Siyonist Kongre’de konuşan Rabbi Judah Magnes, II. Meşrutiyet’in ilanının ardından Yahudilerin bağımsız bir ülke yerine, Osmanlı imparatorluğu’na bağlı özerk bir Yahudi devletini tercih etmeleri gerektiğini belirtti

Metin DELEVİ-Sento ALMALEH Kavram
12 Haziran 2013 Çarşamba

Judah Magnes, 5 Temmuz 1877 tarihinde San Francisco’da dünyaya geldi. Ailesiyle birlikte küçük yaşta Oakland, California’ya taşınan Judah, burada First Jewish Congregation’da din eğitimi aldı. Judah, haham olan Rabbi Levy’den oldukça etkilendi. Cincinnati Üniversitesi’nde okuduktan sonra Haziran 1900’de haham oldu ve eğitimine devam etmek için Almanya’ya gitti. Almanya’da Berlin Yahudi Koleji’ne ve Berlin Üniversitesi’ne gitti. Almanya’daki Siyonizm akımından oldukça etkilendi ve Almanya ve Polonya’daki bütün Yahudi topluluklarını tek tek gezdi. 1902 Aralığında felsefe dalında doktora diplomasını alan Magnes 1903’te Amerika’ya geri döndü.

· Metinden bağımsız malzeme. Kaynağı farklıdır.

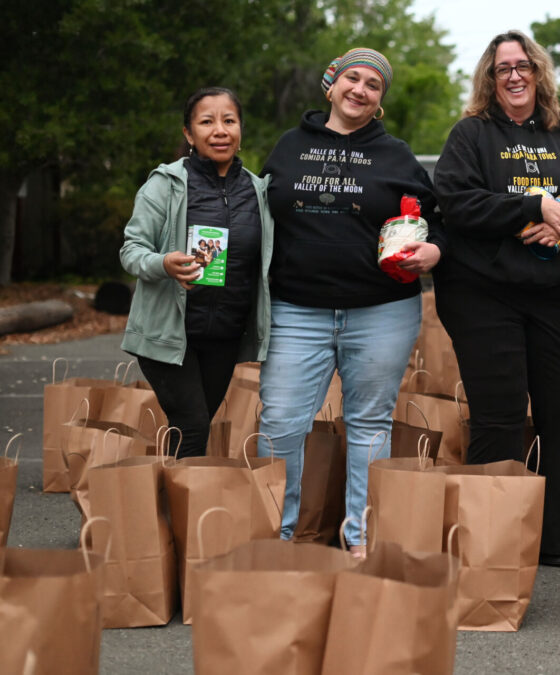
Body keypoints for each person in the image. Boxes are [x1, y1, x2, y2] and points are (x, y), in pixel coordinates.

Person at [433, 30, 560, 568]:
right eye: (502, 68)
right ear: (490, 79)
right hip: (482, 295)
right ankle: (490, 544)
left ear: (539, 73)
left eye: (523, 66)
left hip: (550, 294)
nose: (513, 75)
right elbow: (458, 204)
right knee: (500, 415)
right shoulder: (471, 135)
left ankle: (547, 539)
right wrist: (534, 205)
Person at [258, 48, 445, 553]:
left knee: (368, 425)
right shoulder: (289, 146)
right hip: (297, 310)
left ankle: (359, 542)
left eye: (373, 85)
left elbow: (438, 219)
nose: (360, 90)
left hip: (381, 310)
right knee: (280, 423)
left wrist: (434, 249)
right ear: (331, 85)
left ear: (380, 100)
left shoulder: (398, 156)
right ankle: (275, 537)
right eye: (352, 79)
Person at [120, 87, 272, 459]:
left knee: (193, 427)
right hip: (170, 333)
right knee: (192, 426)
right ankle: (179, 516)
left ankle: (160, 508)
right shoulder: (165, 185)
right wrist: (164, 264)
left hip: (223, 335)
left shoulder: (258, 191)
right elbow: (131, 251)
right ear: (189, 134)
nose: (219, 130)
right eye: (207, 122)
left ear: (240, 130)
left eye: (229, 120)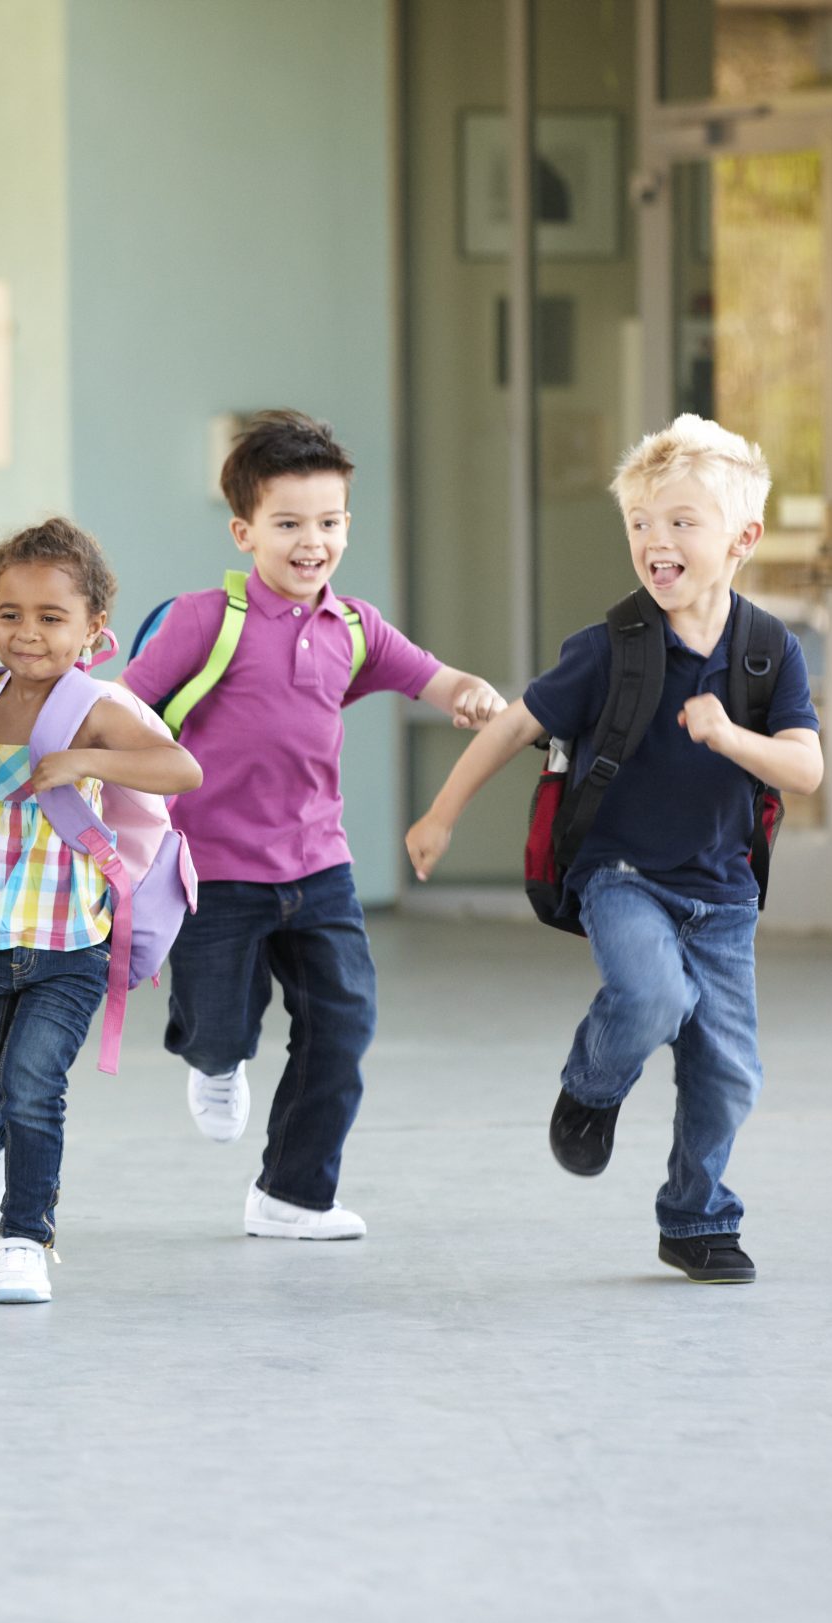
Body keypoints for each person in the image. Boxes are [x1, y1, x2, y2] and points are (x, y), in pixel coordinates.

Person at [405, 414, 822, 1283]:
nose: (654, 540)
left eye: (680, 522)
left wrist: (729, 738)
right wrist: (442, 812)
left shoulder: (768, 653)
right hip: (621, 875)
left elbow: (806, 768)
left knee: (730, 1071)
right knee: (652, 993)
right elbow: (518, 720)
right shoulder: (609, 650)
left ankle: (697, 1219)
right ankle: (591, 1089)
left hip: (723, 894)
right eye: (640, 522)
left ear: (741, 539)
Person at [118, 410, 507, 1240]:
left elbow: (436, 678)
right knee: (221, 1022)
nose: (311, 542)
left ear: (346, 526)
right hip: (212, 867)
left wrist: (472, 694)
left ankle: (292, 1195)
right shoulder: (203, 619)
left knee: (345, 1019)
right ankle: (216, 1059)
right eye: (288, 523)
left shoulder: (355, 627)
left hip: (318, 865)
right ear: (244, 530)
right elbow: (124, 710)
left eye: (328, 523)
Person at [0, 518, 201, 1304]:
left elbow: (182, 768)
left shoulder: (97, 705)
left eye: (52, 618)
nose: (27, 633)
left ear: (94, 629)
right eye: (9, 613)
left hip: (69, 930)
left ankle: (26, 1237)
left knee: (34, 1079)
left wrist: (90, 758)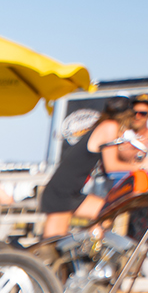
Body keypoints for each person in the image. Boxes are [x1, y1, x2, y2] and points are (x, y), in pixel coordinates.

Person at [40, 97, 132, 237]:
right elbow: (112, 166)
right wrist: (142, 166)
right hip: (61, 192)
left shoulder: (104, 125)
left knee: (108, 211)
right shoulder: (110, 126)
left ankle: (91, 247)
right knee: (50, 247)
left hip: (70, 191)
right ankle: (89, 245)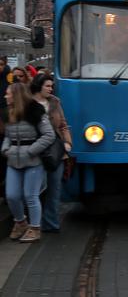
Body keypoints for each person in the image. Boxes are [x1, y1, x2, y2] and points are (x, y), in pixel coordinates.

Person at [2, 83, 54, 243]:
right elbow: (8, 136)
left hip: (33, 160)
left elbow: (49, 135)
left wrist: (31, 150)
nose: (5, 96)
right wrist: (5, 149)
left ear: (16, 95)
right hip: (13, 159)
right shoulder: (9, 113)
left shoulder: (35, 111)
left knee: (30, 195)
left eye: (8, 93)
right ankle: (20, 222)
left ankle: (35, 228)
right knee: (11, 195)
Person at [29, 74, 70, 233]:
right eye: (47, 86)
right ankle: (34, 223)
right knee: (36, 190)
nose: (50, 89)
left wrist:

Reformist bir haham olan Magnes, cemaatindeki asimilasyon riskini görerek klasik bir reformist haham olmak yerine bağlı olduğu New York’taki Emanu-El Sinagogu’na daha geleneksel Yahudiliğe kayılması gerektiğini tavsiye etti. Gelen tepkiler üzerine buradan ayrılarak konservatif çizgideki B’nai Jeshurun sinagogunda çalışmaya başladı.

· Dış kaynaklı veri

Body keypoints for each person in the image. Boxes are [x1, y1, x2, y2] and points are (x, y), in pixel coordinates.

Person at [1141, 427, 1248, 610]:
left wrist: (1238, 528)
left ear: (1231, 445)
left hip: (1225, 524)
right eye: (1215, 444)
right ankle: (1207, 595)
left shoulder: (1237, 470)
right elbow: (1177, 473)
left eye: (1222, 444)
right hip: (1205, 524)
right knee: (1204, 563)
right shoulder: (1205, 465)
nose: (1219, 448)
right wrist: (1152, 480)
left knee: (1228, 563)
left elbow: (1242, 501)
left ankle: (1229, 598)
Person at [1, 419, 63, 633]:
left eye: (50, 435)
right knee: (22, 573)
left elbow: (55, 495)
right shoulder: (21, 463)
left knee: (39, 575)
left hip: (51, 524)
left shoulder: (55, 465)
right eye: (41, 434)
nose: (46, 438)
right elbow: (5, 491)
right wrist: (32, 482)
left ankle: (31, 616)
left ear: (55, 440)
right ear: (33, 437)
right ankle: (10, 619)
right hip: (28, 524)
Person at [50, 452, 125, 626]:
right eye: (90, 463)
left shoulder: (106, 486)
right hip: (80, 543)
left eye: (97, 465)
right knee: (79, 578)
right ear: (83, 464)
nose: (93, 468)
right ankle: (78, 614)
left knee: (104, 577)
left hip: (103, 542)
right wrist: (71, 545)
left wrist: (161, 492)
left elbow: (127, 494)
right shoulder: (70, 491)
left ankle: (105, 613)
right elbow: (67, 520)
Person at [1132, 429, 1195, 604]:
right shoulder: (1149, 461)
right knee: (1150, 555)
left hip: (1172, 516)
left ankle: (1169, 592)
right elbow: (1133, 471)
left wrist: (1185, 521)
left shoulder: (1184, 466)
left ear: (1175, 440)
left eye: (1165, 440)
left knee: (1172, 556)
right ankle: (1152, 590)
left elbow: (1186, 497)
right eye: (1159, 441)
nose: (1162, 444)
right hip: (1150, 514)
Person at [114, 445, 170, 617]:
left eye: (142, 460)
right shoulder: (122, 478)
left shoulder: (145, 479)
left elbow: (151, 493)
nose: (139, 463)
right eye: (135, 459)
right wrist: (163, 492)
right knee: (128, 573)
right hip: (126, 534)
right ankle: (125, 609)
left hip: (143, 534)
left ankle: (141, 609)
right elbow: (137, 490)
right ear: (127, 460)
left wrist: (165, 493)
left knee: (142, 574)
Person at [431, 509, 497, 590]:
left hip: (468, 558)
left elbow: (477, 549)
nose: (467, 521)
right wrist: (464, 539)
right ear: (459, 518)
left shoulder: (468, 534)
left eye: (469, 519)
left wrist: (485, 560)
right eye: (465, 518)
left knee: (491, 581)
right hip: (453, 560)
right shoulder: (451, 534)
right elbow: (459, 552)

1880’lerde 50.000 olan New York Yahudi nüfusu, 1900’lere gelindiğinde 1 milyonu aşmıştı. 1903 yılından itibaren New York’ta bulunan Magnes, şehirdeki Yahudi nüfusundaki bölünmelerden rahatsız oldu ve bu farklılıkları gidermeyi ve Yahudilere, onların aslında doğu Avrupa- batı Avrupa, yerli-göçmen, fakir-zengin farkına bakılmaksızın tek bir halk olduğunu hatırlatmayı kendine görev edindi. Aynı zamanda bir pasifist ve savaş karşıtı bir insan da olan Magnes, 1917’de ABD’nin I. Dünya Savaşı’na katılmasına büyük bir tepki gösterdi ve hemen savaş karşıtı kampanyalar düzenledi ve savaş sonuna kadar da bu kampanyaları sürdürdü.

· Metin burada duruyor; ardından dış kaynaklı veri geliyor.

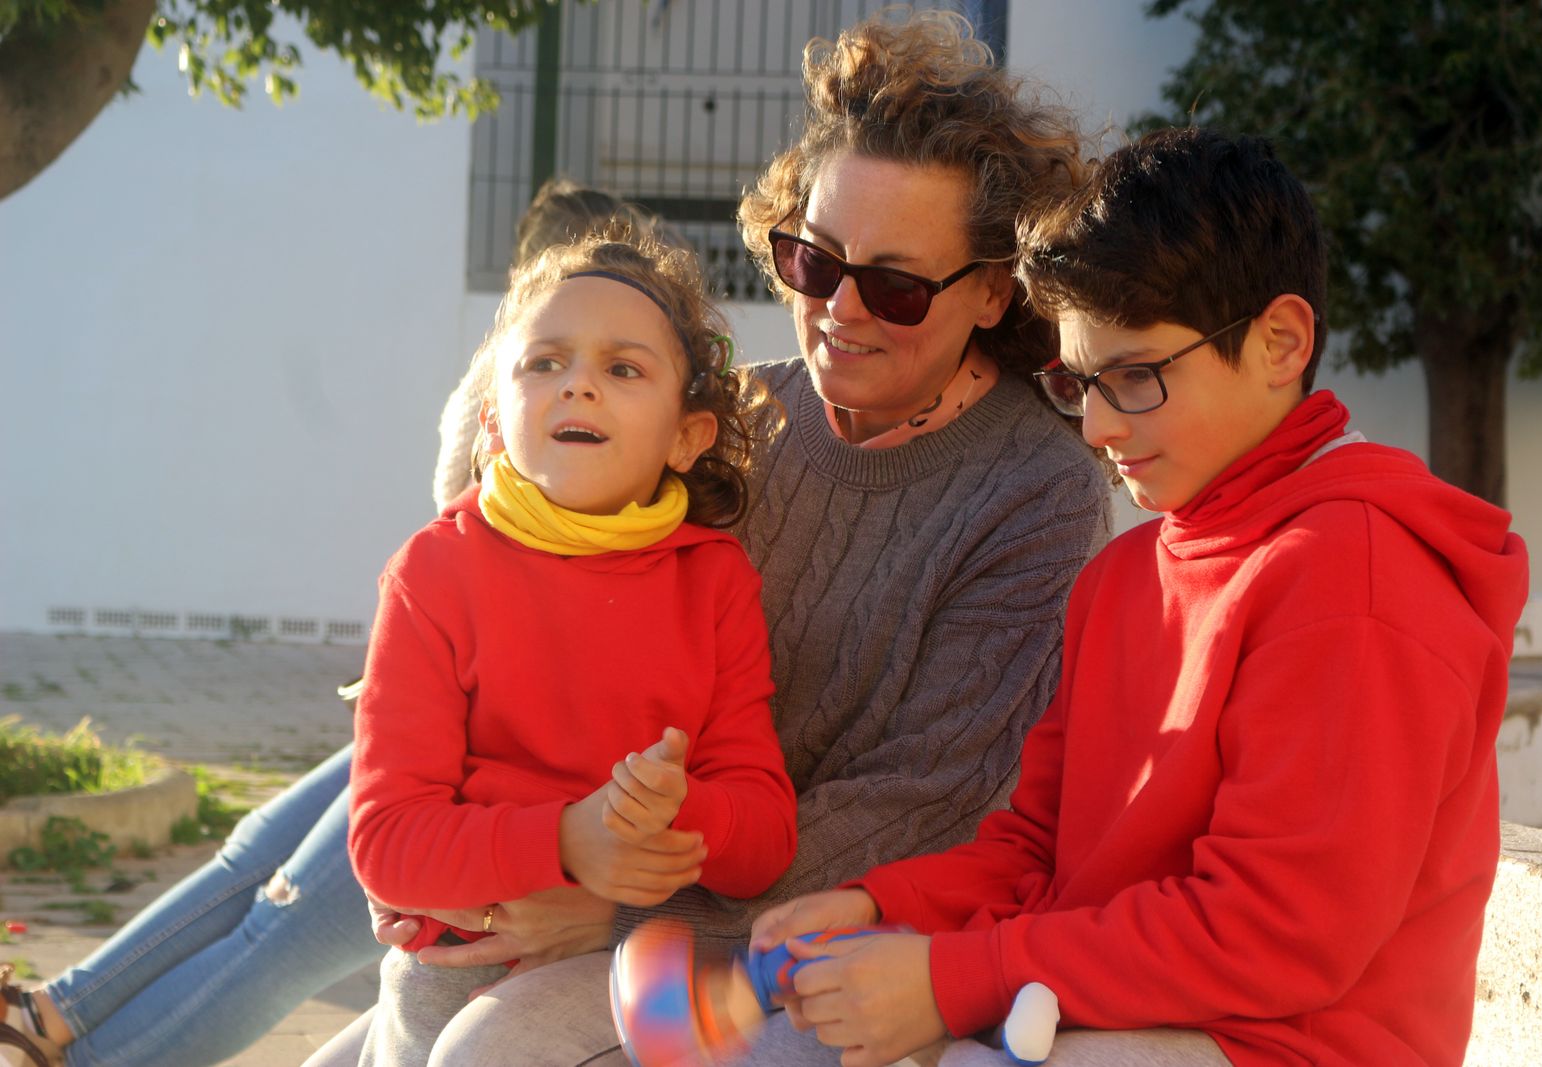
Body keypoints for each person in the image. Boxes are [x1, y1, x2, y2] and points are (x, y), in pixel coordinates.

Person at [317, 10, 1110, 1066]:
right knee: (336, 856)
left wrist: (607, 898)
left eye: (895, 285)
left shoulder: (1032, 490)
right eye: (813, 260)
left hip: (777, 932)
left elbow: (920, 807)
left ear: (989, 294)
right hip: (577, 853)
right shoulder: (748, 412)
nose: (837, 310)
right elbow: (524, 525)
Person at [747, 127, 1530, 1067]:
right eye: (1079, 382)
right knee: (784, 1048)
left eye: (1137, 378)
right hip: (1082, 1002)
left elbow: (1273, 936)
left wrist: (955, 976)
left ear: (1281, 341)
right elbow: (1042, 846)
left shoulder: (1356, 576)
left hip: (1275, 1043)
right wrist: (888, 906)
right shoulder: (1127, 573)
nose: (1099, 426)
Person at [0, 180, 685, 1067]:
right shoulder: (509, 389)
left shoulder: (586, 430)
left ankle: (77, 1045)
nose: (580, 368)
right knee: (252, 869)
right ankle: (58, 1010)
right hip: (428, 725)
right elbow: (459, 535)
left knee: (274, 930)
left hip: (471, 769)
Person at [348, 233, 798, 1067]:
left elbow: (765, 833)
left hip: (637, 957)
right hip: (456, 955)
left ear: (687, 436)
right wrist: (563, 839)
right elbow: (386, 844)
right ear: (492, 419)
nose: (578, 382)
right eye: (544, 362)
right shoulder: (434, 571)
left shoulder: (715, 582)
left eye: (624, 369)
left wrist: (674, 810)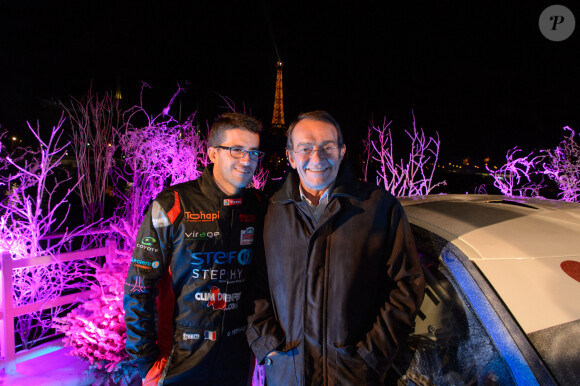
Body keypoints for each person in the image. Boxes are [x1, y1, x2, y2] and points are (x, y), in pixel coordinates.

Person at [246, 110, 425, 385]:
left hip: (353, 376)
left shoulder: (379, 207)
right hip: (286, 373)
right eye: (305, 148)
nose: (316, 158)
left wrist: (372, 355)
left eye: (327, 147)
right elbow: (253, 286)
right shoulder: (270, 213)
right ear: (291, 156)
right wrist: (268, 346)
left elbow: (407, 285)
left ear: (342, 152)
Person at [124, 112, 265, 385]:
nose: (247, 161)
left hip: (236, 359)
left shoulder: (260, 205)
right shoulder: (174, 203)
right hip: (178, 359)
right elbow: (138, 285)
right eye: (236, 150)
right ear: (213, 153)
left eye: (253, 152)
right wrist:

Magnes’in ilk Filistin ziyareti 1907’de gerçekleşti. 1912’de geçekleştirdiği ikinci ziyaretinde ise bütün Filistin Mandasını dolaşma fırsatı buldu. Reformist Yahudiliğe olan yakınlığının da etkisiyle Magnes Siyonizm’in milliyetçi doğasına karşı çıktı. Ona göre Filistin’deki Yahudi toplumunun dünyanın başka bir yerindeki Yahudi toplumundan bir farkı yoktu. 1918 yılında Albert Einstein ve Haim Weizmann ile birlikte ‹brani Üniversitesi’nin kurulması aşamasında birlikte çalışmasına rağmen Einstein ile hiçbir zaman yıldızı barışmadı. Hatta Magnes’in 1922’de Filistin’e taşınması ve üniversitedeki etkisini arttırması üzerine Einstein üniversite yönetiminden ayrıldı. Filistin Mandasında Yahudilere ait milli bir devlet kurulmasına karşı olan Magnes, 1929 Arap isyanı sırasında da iki milletli bir ülke kurulması fikrini savundu. Hatta bu amaçla II. Dünya Savaşı’ndan sonra “Ihud” adlı küçük bir siyasi parti kurarak Birleşmiş Milletlerin paylaşım planına da karşı çıktı ancak başarılı olamadı.

Judah Leon Magnes 27 Ekim 1948’de New York’ta hayata veda etti. Ölümünün ardında ABD’nin batı yakasındaki ilk Yahudi müzesine, ayrıca çok emek verdiği ‹brani Üniversitesi’nin Givat Ram kampüsünün ana caddesine onun adı verildi.